A nivel mundial, algunos países reconocidos por sus aguas termales son Japón, Islandia, Hungría, Turquía, Estados Unidos, Italia, Costa Rica, Chile, Colombia y Nueva Zelanda. Estos lugares han desarrollado infraestructuras turísticas alrededor de sus fuentes termales, lo que demuestra la importancia de este recurso natural en diferentes partes del mundo.

Existe una diferencia clara entre los centros termales y los spa, ya que los primeros utilizan aguas minero-medicinales con fines terapéuticos en entornos naturales, mientras que los spa emplean agua tratada con fines principalmente de relajación. En conclusión, las aguas termales no solo representan un recurso natural con múltiples beneficios para la salud, sino también un elemento clave en la cultura, el turismo y la economía, siempre y cuando se utilicen de manera responsable y se proteja el medio ambiente que las rodea.

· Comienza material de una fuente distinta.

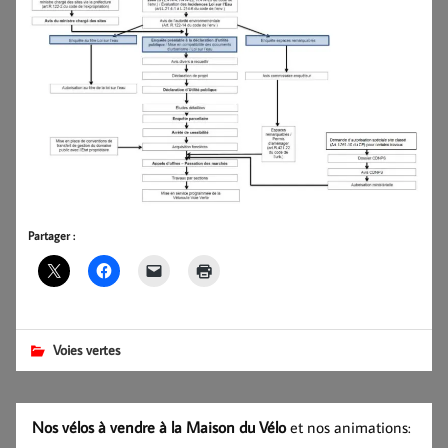
Partager :
Voies vertes
Nos vélos à vendre à la Maison du Vélo
et nos animations: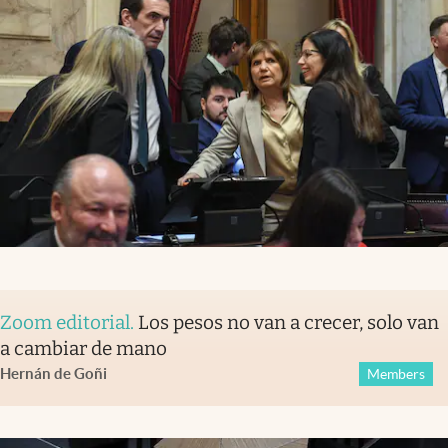
Zoom editorial
.
Los pesos no van a crecer, solo van
a cambiar de mano
Hernán de Goñi
Members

Es importante resaltar que el uso adecuado de las aguas termales no solo depende de sus propiedades naturales, sino también del comportamiento de las personas que las visitan. Por ello, se debe fomentar la educación ambiental y el respeto por estos espacios, evitando acciones que puedan afectar su equilibrio natural. De igual forma, las autoridades y administradores de estos lugares deben garantizar un mantenimiento adecuado, promoviendo prácticas sostenibles que aseguren la conservación de este recurso a largo plazo.

Por último, las aguas termales representan una oportunidad no solo para el descanso y la salud, sino también para el aprendizaje y la conexión con la naturaleza. Así, su aprovechamiento responsable permite que futuras generaciones también puedan disfrutar de sus beneficios, manteniendo su valor tanto natural como cultural.